● Source texts of formatted documents
[Start of section]

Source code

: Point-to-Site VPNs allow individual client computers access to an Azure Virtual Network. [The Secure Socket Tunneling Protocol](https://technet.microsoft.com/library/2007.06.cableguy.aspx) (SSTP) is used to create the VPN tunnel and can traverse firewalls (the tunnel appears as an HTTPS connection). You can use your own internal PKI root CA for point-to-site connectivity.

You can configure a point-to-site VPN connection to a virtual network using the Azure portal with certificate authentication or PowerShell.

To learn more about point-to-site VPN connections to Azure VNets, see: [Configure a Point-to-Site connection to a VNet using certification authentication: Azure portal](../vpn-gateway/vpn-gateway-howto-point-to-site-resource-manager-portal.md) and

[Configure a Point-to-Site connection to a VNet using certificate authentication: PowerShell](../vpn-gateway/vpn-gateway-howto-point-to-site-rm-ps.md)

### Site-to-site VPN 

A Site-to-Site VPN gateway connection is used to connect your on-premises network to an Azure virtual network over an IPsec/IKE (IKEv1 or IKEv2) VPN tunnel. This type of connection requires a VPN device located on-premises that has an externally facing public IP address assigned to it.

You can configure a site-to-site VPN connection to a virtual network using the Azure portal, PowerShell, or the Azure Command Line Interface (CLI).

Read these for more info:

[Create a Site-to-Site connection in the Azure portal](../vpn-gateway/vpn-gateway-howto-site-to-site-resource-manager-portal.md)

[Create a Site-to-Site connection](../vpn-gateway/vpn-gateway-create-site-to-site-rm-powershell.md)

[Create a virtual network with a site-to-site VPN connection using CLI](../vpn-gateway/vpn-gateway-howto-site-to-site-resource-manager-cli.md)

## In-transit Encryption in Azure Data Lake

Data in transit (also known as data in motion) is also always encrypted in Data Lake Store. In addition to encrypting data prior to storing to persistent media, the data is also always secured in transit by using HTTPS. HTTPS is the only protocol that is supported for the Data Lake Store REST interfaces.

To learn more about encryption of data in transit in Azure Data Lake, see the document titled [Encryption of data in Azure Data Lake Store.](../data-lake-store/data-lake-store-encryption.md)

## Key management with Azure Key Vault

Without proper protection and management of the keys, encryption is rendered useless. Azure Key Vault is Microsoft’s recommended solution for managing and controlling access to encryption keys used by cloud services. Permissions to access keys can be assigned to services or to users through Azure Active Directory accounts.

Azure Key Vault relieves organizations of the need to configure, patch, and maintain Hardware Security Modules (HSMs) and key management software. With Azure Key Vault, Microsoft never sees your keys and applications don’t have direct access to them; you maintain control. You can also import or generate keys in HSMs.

[End of section]
[Start of section]

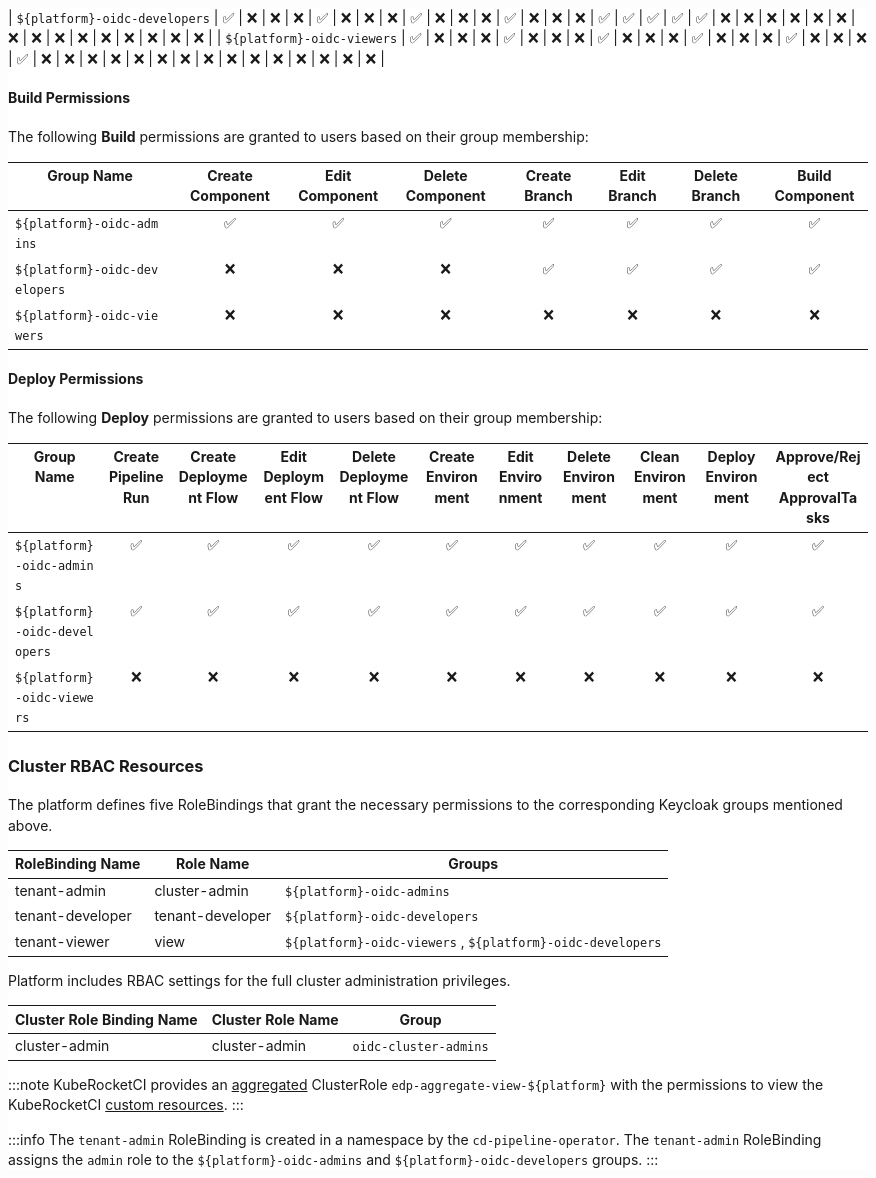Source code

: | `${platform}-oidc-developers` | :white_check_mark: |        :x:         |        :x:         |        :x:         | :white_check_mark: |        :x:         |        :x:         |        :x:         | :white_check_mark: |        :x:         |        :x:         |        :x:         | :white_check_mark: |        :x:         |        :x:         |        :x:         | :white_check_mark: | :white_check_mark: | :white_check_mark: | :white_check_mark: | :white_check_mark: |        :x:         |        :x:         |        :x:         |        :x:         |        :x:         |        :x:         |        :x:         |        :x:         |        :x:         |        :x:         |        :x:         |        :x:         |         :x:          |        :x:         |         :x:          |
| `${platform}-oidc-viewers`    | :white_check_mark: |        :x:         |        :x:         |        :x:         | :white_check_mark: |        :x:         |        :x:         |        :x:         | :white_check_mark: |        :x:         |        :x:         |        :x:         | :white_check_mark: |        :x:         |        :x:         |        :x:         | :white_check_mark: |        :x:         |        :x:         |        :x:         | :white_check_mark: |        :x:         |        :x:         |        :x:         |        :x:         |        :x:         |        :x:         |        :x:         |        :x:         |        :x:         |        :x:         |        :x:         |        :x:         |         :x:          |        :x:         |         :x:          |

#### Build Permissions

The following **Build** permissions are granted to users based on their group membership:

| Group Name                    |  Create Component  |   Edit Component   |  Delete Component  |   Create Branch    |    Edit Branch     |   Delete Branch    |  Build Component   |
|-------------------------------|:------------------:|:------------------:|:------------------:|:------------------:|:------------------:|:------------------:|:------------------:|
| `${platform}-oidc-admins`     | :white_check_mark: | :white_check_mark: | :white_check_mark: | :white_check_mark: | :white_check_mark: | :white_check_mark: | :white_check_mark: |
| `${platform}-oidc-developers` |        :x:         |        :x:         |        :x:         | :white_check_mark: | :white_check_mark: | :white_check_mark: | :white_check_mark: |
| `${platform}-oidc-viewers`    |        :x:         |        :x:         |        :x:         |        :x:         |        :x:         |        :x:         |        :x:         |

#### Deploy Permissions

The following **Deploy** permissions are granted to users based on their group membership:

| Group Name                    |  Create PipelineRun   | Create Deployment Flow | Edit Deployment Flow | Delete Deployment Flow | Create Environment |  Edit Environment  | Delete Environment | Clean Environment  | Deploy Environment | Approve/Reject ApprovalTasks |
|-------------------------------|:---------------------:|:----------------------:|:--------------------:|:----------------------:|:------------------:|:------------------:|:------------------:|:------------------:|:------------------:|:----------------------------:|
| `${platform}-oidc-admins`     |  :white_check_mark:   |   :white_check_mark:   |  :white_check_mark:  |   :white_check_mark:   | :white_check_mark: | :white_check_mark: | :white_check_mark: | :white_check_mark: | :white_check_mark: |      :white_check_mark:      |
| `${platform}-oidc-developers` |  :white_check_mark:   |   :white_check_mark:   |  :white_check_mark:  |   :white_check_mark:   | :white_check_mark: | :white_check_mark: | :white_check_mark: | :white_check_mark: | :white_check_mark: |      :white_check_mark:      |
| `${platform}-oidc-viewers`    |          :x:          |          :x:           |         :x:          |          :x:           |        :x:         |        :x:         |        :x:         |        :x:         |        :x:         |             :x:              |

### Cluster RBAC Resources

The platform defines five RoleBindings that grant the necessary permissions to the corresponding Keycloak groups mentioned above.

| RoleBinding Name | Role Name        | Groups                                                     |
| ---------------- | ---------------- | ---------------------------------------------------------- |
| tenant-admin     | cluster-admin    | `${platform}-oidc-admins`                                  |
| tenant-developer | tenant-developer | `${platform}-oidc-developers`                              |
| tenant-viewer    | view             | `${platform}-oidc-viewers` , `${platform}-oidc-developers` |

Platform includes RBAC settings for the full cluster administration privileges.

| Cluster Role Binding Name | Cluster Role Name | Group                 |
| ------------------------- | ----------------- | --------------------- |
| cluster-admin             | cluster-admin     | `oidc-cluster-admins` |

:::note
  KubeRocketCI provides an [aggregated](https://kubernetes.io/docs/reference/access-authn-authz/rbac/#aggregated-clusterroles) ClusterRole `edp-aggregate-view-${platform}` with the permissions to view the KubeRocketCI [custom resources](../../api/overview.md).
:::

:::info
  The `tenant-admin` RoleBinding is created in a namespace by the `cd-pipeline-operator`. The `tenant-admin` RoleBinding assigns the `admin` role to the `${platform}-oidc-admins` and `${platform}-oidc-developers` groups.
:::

[End of section]

Look through the entries for lines containing the word "following" and return each one.

The following **Build** permissions are granted to users based on their group membership:
The following **Deploy** permissions are granted to users based on their group membership:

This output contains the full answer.